SUPPLIED DATA below:

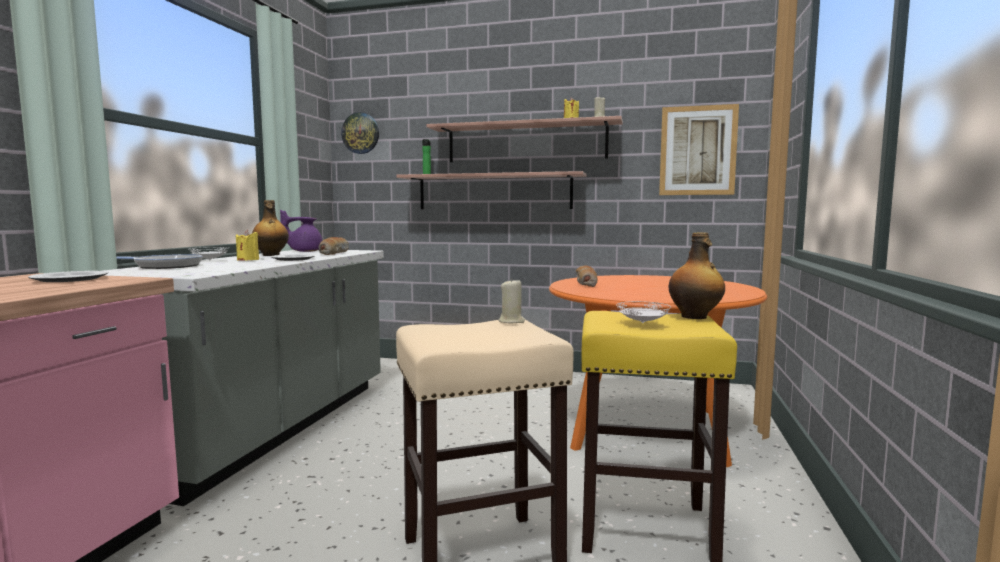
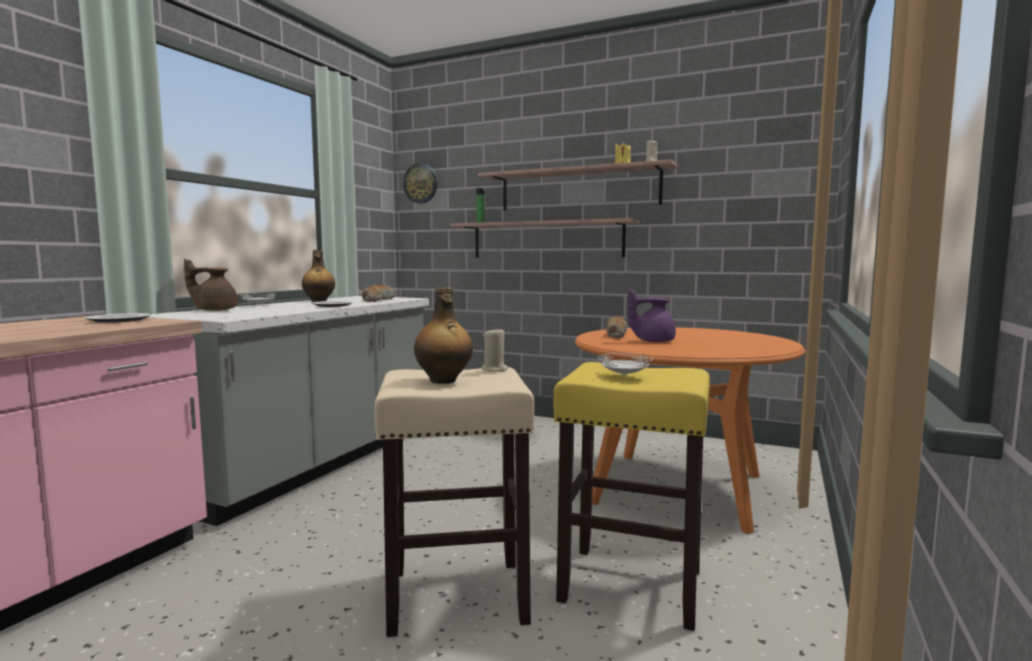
camera: 10 degrees right, 0 degrees up
frying pan [116,254,203,269] -> brown teapot [184,259,238,311]
yellow candle [236,230,259,261] -> none
purple teapot [280,210,323,252] -> purple teapot moved to [627,289,676,342]
picture [659,104,739,195] -> none
bottle [669,232,725,319] -> bottle moved to [414,287,473,384]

End of SUPPLIED DATA.

TASK OBJECTIVE -
Without the pictures, repeat all the records word for word.

EXPECTED ANSWER -
camera: 10 degrees right, 0 degrees up
frying pan [116,254,203,269] -> brown teapot [184,259,238,311]
yellow candle [236,230,259,261] -> none
purple teapot [280,210,323,252] -> purple teapot moved to [627,289,676,342]
picture [659,104,739,195] -> none
bottle [669,232,725,319] -> bottle moved to [414,287,473,384]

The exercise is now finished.